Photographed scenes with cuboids

○ ○ ○

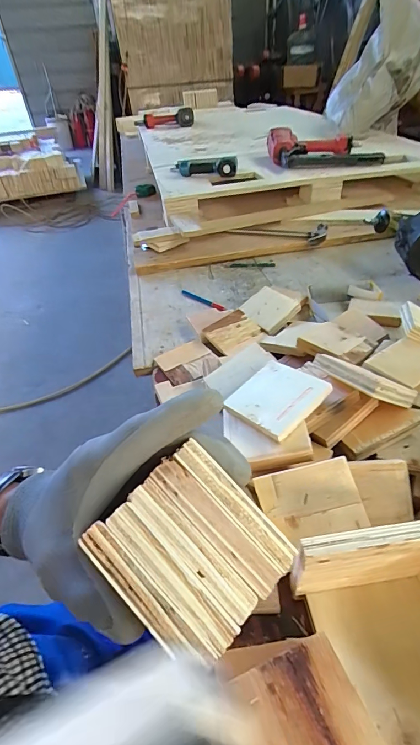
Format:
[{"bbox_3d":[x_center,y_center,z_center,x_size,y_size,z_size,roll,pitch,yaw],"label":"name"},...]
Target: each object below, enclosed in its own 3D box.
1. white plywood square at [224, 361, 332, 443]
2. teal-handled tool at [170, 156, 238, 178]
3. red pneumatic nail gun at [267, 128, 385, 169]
[{"bbox_3d":[0.076,0.028,0.419,0.094,0.009,0.092,-40,42,-23],"label":"white plywood square"},{"bbox_3d":[-0.018,-0.620,1.101,0.203,0.050,0.054,0,43,5],"label":"teal-handled tool"},{"bbox_3d":[0.359,-0.715,1.145,0.330,0.072,0.278,1,43,6],"label":"red pneumatic nail gun"}]

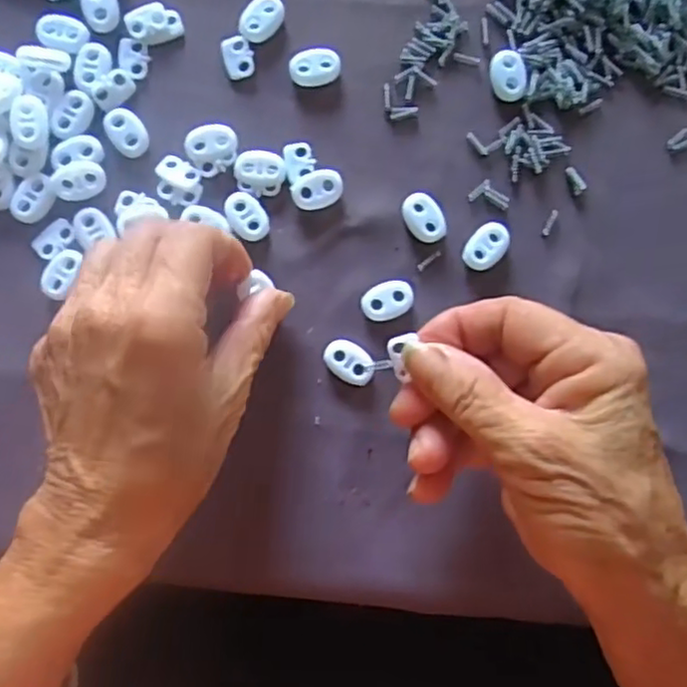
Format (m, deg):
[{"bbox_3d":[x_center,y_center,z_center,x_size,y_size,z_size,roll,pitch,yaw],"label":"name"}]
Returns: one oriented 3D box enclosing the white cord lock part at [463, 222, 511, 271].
[{"bbox_3d":[0.063,-0.043,0.297,0.016,0.006,0.023,39,86,2],"label":"white cord lock part"}]

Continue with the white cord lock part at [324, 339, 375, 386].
[{"bbox_3d":[0.003,0.008,0.291,0.023,0.004,0.016,39,86,2],"label":"white cord lock part"}]

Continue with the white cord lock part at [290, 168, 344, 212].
[{"bbox_3d":[-0.011,-0.068,0.296,0.023,0.004,0.016,-31,86,-3],"label":"white cord lock part"}]

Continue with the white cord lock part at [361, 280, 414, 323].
[{"bbox_3d":[0.019,-0.019,0.293,0.023,0.004,0.016,-23,86,-3],"label":"white cord lock part"}]

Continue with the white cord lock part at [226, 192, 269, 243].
[{"bbox_3d":[-0.042,-0.056,0.292,0.016,0.004,0.023,-38,87,-4],"label":"white cord lock part"}]

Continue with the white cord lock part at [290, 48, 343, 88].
[{"bbox_3d":[-0.012,-0.123,0.299,0.022,0.005,0.015,-8,85,-2],"label":"white cord lock part"}]

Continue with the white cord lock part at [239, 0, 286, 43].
[{"bbox_3d":[-0.037,-0.145,0.299,0.016,0.006,0.022,36,85,2],"label":"white cord lock part"}]

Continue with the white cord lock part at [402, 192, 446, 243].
[{"bbox_3d":[0.036,-0.056,0.297,0.015,0.006,0.023,-31,86,-3],"label":"white cord lock part"}]

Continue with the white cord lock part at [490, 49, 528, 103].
[{"bbox_3d":[0.074,-0.121,0.302,0.016,0.005,0.023,-7,85,-2],"label":"white cord lock part"}]

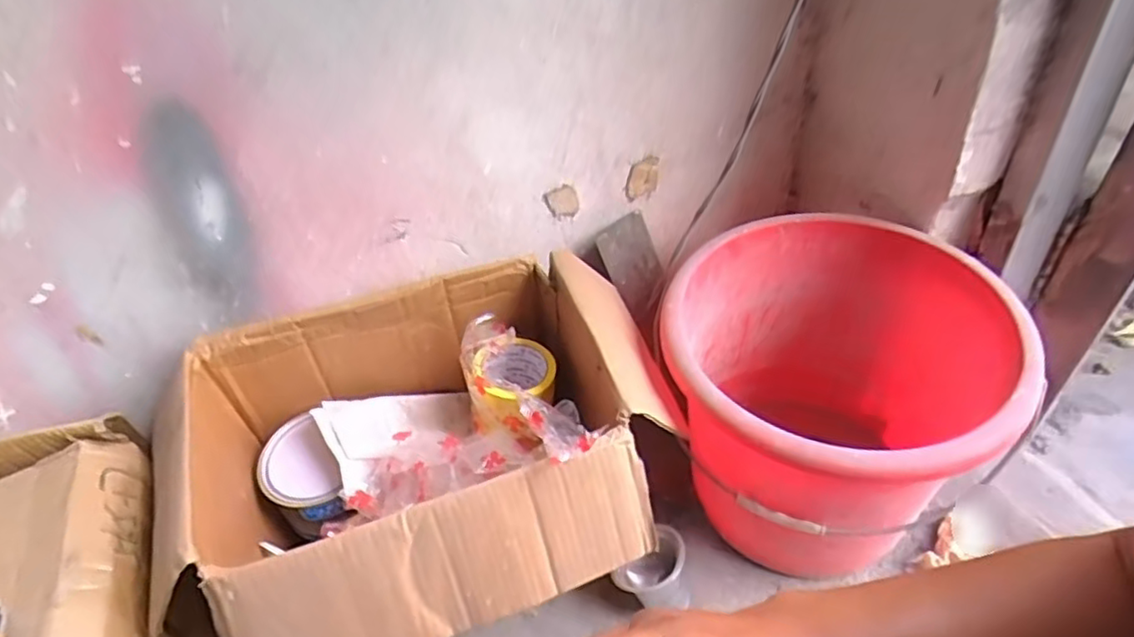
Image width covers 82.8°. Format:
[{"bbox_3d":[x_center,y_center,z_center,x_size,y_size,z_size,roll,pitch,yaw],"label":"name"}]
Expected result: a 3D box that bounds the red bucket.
[{"bbox_3d":[0.309,0.119,0.784,0.348,0.346,0.362,-4,40,3],"label":"red bucket"}]

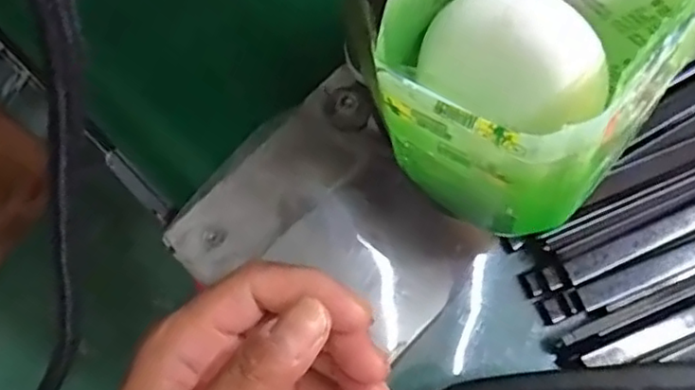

○ ○ ○

### Your instructions
Only the pictures are to be omitted; the records above must otherwise be reproduced exactly.

### Response to the task
Format:
[{"bbox_3d":[x_center,y_center,z_center,x_size,y_size,z_size,roll,pitch,yaw],"label":"name"},...]
Target: each object below, enclosed in its own 3D box.
1. white plywood square at [224, 361, 332, 443]
2. teal-handled tool at [170, 156, 238, 178]
3. red pneumatic nail gun at [267, 128, 385, 169]
[{"bbox_3d":[0.076,0.028,0.419,0.094,0.009,0.092,-40,42,-23],"label":"white plywood square"},{"bbox_3d":[-0.018,-0.620,1.101,0.203,0.050,0.054,0,43,5],"label":"teal-handled tool"},{"bbox_3d":[0.359,-0.715,1.145,0.330,0.072,0.278,1,43,6],"label":"red pneumatic nail gun"}]

Format (m, deg):
[{"bbox_3d":[x_center,y_center,z_center,x_size,y_size,z_size,roll,pitch,yaw],"label":"name"}]
Returns: one oriented 3D box enclosing the white cord lock part at [463, 222, 511, 271].
[{"bbox_3d":[0.063,-0.043,0.297,0.016,0.006,0.023,39,86,2],"label":"white cord lock part"}]

Continue with the white cord lock part at [324, 339, 375, 386].
[{"bbox_3d":[0.003,0.008,0.291,0.023,0.004,0.016,39,86,2],"label":"white cord lock part"}]

Continue with the white cord lock part at [290, 168, 344, 212].
[{"bbox_3d":[-0.011,-0.068,0.296,0.023,0.004,0.016,-31,86,-3],"label":"white cord lock part"}]

Continue with the white cord lock part at [361, 280, 414, 323].
[{"bbox_3d":[0.019,-0.019,0.293,0.023,0.004,0.016,-23,86,-3],"label":"white cord lock part"}]

Continue with the white cord lock part at [226, 192, 269, 243].
[{"bbox_3d":[-0.042,-0.056,0.292,0.016,0.004,0.023,-38,87,-4],"label":"white cord lock part"}]

Continue with the white cord lock part at [290, 48, 343, 88].
[{"bbox_3d":[-0.012,-0.123,0.299,0.022,0.005,0.015,-8,85,-2],"label":"white cord lock part"}]

Continue with the white cord lock part at [239, 0, 286, 43].
[{"bbox_3d":[-0.037,-0.145,0.299,0.016,0.006,0.022,36,85,2],"label":"white cord lock part"}]

Continue with the white cord lock part at [402, 192, 446, 243].
[{"bbox_3d":[0.036,-0.056,0.297,0.015,0.006,0.023,-31,86,-3],"label":"white cord lock part"}]

Continue with the white cord lock part at [490, 49, 528, 103].
[{"bbox_3d":[0.074,-0.121,0.302,0.016,0.005,0.023,-7,85,-2],"label":"white cord lock part"}]

Image width covers 82.8°. Format:
[{"bbox_3d":[x_center,y_center,z_center,x_size,y_size,z_size,roll,pitch,yaw],"label":"name"}]
Expected result: a 3D box that bounds the red bucket.
[{"bbox_3d":[0.309,0.119,0.784,0.348,0.346,0.362,-4,40,3],"label":"red bucket"}]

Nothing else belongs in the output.